= Walter Goodfellow =

British zoological collector

Walter Goodfellow (1866–1953) was a British zoological collector and ornithologist.

==Career==
Goodfellow began his career as a wildlife collector by collecting specimens for museums, but later concentrated on capturing live birds for private aviaries. He took great care of his caged birds, often releasing those which appeared distressed, and refused to participate in the extensive trade in dead birds for women's fashions.

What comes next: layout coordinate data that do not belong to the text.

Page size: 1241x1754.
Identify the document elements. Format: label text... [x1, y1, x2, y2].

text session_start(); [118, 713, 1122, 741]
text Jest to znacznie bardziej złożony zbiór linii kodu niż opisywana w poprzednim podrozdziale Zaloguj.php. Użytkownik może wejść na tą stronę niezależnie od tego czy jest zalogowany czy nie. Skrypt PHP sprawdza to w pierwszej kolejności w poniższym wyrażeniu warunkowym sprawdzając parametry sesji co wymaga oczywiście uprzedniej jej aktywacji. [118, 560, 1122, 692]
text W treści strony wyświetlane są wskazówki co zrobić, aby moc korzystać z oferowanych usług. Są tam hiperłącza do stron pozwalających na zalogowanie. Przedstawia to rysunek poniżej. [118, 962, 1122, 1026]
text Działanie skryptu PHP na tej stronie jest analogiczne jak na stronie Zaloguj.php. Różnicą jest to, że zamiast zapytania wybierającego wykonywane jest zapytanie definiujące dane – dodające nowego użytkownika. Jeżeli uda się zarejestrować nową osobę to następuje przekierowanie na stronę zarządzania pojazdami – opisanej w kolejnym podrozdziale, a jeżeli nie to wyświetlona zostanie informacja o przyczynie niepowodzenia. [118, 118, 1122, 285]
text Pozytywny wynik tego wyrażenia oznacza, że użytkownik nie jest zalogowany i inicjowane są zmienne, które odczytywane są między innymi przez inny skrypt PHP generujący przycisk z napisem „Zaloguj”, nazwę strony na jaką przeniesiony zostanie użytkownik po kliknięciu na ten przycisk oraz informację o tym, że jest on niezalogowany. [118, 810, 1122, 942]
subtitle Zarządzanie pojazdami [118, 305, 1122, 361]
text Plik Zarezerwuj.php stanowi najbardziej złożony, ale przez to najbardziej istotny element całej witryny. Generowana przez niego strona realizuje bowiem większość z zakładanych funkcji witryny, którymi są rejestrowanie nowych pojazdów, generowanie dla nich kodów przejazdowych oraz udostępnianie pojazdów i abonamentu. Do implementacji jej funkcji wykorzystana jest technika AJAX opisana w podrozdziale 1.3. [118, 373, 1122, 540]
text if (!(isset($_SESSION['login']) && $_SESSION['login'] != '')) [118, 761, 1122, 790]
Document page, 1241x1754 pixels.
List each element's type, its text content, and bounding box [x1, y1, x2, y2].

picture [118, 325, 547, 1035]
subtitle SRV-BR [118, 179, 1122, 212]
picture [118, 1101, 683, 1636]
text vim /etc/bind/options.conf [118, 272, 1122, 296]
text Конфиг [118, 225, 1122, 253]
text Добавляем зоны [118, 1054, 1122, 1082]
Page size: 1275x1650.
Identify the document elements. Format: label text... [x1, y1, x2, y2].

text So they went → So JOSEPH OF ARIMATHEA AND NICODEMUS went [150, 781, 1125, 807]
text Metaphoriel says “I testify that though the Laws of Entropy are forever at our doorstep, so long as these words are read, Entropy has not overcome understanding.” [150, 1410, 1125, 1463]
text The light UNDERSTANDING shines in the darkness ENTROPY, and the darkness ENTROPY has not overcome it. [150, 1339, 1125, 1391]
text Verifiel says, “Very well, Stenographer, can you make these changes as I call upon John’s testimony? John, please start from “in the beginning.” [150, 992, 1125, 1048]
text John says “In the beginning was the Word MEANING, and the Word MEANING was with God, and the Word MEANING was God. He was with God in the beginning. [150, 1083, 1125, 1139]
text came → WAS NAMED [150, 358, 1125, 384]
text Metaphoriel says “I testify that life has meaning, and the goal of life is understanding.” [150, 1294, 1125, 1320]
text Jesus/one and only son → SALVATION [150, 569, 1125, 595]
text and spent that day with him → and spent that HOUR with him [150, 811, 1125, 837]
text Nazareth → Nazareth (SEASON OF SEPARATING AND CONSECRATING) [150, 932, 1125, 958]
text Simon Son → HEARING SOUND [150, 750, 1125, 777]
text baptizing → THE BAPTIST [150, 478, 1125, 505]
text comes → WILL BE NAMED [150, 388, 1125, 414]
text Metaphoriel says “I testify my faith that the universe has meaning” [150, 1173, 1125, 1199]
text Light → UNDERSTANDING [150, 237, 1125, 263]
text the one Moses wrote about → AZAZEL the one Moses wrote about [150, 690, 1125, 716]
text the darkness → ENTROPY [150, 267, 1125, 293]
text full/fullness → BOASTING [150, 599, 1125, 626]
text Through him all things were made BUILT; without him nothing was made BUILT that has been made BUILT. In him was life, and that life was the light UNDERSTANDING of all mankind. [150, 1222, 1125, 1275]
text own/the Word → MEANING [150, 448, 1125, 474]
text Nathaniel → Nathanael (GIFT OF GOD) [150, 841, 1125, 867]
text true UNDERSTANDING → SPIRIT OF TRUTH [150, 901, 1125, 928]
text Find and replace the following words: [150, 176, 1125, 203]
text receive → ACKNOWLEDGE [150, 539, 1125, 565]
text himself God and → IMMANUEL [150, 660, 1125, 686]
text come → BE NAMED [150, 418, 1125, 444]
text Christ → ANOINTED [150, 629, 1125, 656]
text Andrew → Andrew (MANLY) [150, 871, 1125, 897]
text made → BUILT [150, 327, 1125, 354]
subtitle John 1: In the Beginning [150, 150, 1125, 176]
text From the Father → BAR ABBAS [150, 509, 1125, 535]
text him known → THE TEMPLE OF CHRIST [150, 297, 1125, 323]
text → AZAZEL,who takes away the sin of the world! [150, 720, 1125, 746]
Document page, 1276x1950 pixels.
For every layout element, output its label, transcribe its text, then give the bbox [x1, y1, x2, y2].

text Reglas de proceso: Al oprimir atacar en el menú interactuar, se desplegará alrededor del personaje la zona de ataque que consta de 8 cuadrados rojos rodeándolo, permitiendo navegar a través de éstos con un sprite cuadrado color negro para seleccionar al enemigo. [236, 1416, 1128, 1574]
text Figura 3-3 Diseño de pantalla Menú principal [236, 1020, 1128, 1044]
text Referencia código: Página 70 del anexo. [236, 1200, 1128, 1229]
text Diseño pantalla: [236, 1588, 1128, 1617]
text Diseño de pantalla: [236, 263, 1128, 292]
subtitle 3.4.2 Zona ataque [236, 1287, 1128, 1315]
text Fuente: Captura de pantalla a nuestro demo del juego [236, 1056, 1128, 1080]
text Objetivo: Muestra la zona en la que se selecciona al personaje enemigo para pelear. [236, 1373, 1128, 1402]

Over forty years of collecting expeditions he travelled through Central and South America, Taiwan, the Philippines, New Guinea and Melville Island, off northern Australia.

===Mikado pheasant===
Goodfellow's best-known ornithological achievement was the scientific discovery of the Mikado pheasant in the central mountain ranges of Taiwan and its introduction to aviculture. In about 1906 he secured the type specimen, comprising two long black tail feathers obtained from one of his porters who was wearing them in a head-dress. On a later visit to Taiwan he obtained eleven live birds, eight males and three females, which were taken to Britain and bred successfully in captivity.

==Recognition==
Birds and other animals named for Goodfellow include the Apo myna (Goodfellowia miranda), Taiwan firecrest (Regulus goodfellowi), the Taiwan shortwing (Brachypteryx goodfellowi), slaty-backed jungle-flycatcher (Rhinomyias goodfellowi), black-masked white-eye (Lophozosterops goodfellowi), Goodfellow's tuco-tuco (Ctenomys goodfellowi), and Goodfellow's tree-kangaroo (Dendrolagus goodfellowi). The lyre-tailed king bird of paradise was described by Ogilvie-Grant in 1907 with the binomen of Cicinnurus goodfellowi, though it has subsequently been found to be a hybrid.